Кому я пишу эти письма – себе, тебе, богу, дьяволу? Кто захочет знать, что мне страшно оставаться без тебя? Не в качестве помощника, защитника и опоры, а просто тебя… Ты даешь инструкции, как обрезать яблони весной, чем подкормить смородину и крыжовник. Рассказываешь, в какой автомастерской «переобуть» машину по весне. Но ты не говоришь, кто будет обнимать меня по ночам, кто утешит, согреет и пожалеет…
Письмо восемьдесят второе. Март
Я все делаю, как ты просишь – после укола оставляю тебя одного и закрываю дверь в спальню, чтобы даже кошка Муська не тревожила зыбкий сон. Таблетки, пилюли и капсулы отменены, потому что глотать – для тебя непосильная задача. Думала, я никогда не осмелюсь делать уколы, а оказалось, ничего сложного: иглу ввести на 2/3 длины под углом, надавить поршень, протереть ваткой со спиртом… Ты морщишься и стонешь. Потерпи, мой хороший, потерпи совсем немного. Зато после него ты сможешь несколько часов поспать…
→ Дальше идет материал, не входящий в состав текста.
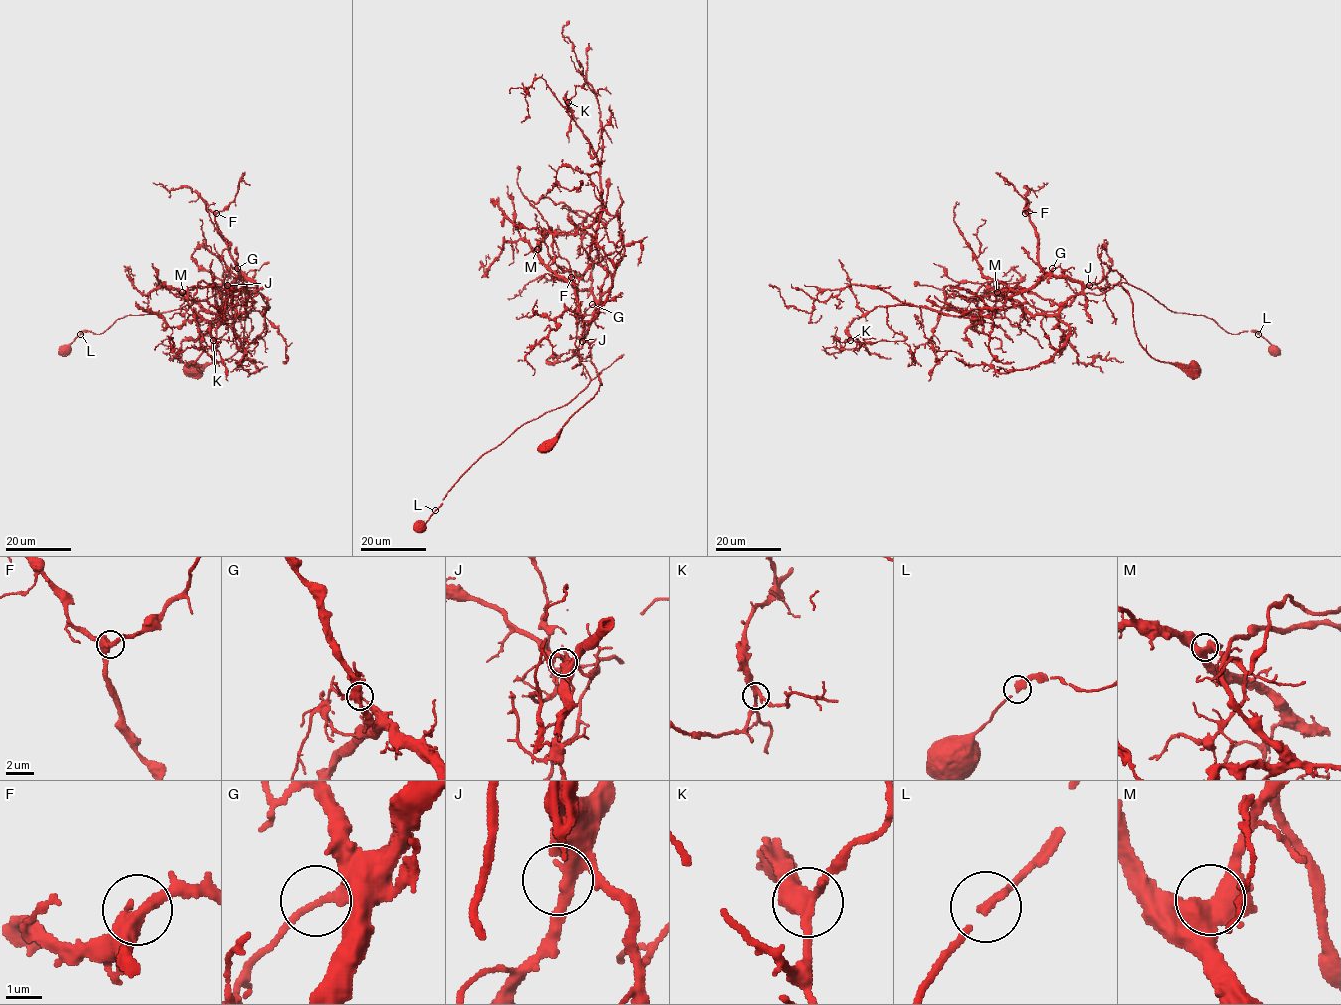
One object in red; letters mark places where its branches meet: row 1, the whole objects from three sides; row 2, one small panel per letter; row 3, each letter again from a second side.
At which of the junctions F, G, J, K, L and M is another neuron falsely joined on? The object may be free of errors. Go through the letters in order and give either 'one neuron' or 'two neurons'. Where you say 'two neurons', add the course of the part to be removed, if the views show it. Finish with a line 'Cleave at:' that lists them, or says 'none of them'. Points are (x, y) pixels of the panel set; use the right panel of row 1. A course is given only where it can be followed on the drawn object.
F: one neuron
G: two neurons; foreign part runs (1052, 268), (1075, 294), (1053, 311), (876, 306), (848, 328), (854, 348), (825, 349), (856, 338), (871, 355)
J: one neuron
K: one neuron
L: one neuron
M: one neuron
Cleave at: G

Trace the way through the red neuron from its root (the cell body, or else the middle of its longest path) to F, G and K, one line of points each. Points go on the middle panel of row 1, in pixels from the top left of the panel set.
F: (548, 447), (601, 384), (586, 339), (596, 298), (589, 290), (577, 290), (571, 277)
G: (548, 447), (562, 426), (596, 393), (601, 384), (586, 339), (596, 304), (592, 304)
K: (548, 447), (601, 384), (575, 309), (577, 283), (600, 218), (600, 168), (568, 102)

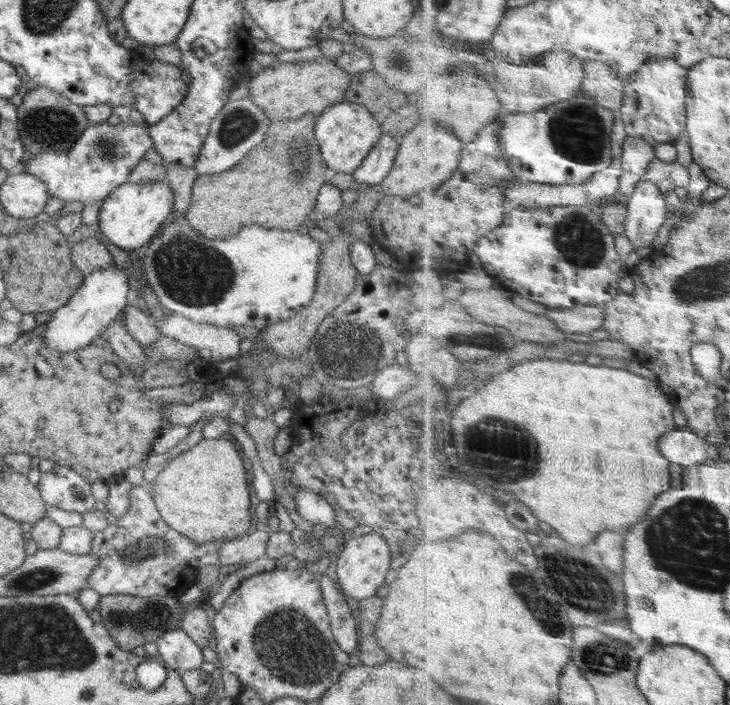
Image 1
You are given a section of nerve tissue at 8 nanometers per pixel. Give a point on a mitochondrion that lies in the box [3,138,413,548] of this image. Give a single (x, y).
(175, 261)

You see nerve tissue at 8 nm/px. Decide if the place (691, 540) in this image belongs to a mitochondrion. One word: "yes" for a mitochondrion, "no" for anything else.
yes

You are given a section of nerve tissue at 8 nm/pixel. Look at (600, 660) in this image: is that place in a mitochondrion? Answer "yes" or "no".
yes

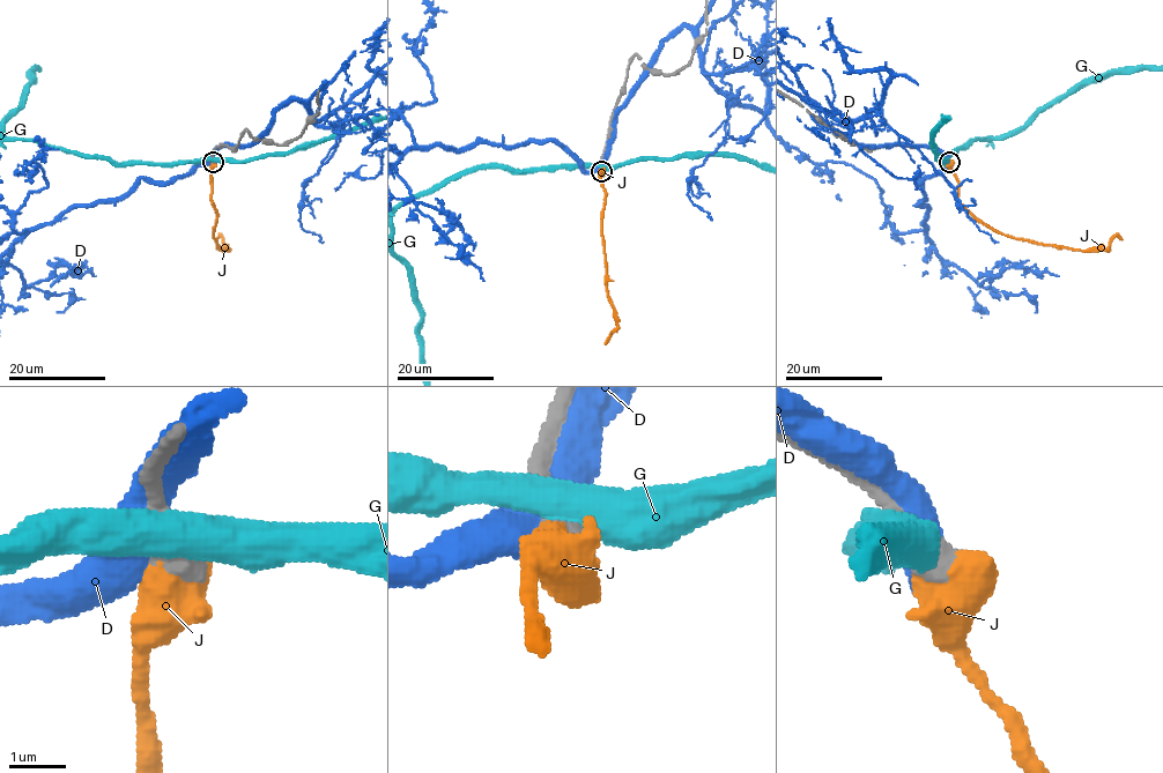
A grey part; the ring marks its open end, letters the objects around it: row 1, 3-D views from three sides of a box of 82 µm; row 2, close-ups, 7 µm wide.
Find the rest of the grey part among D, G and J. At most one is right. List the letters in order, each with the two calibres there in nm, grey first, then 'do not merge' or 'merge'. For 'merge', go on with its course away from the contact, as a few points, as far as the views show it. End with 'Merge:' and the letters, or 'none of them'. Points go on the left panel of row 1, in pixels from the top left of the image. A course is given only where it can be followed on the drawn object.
D: 280/600 nm | do not merge
G: 440/550 nm | do not merge
J: 650/550 nm | merge | via (214, 162), (212, 201), (217, 218), (214, 235), (219, 247), (229, 250), (220, 236), (216, 239)
Merge: J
У тебя стал совсем другой взгляд, ты смотришь словно сквозь пелену. Бывает, здороваешься со мной по десять раз на дню. Господи, что с тобой делают боль, лекарства и угасание… И все время просишь отвести домой, хотя уже несколько месяцев не выходил из дома…
Вчера навестила соседка, сочувствовала и по-своему утешала. Мол, бывает и пострашнее, когда внезапная смерть настигает того, кто еще вчера был полон сил и радовался жизни. Не уверена, что есть разница, обрушивается ли горе внезапно или постепенно, по капле, забирает у тебя любимого человека.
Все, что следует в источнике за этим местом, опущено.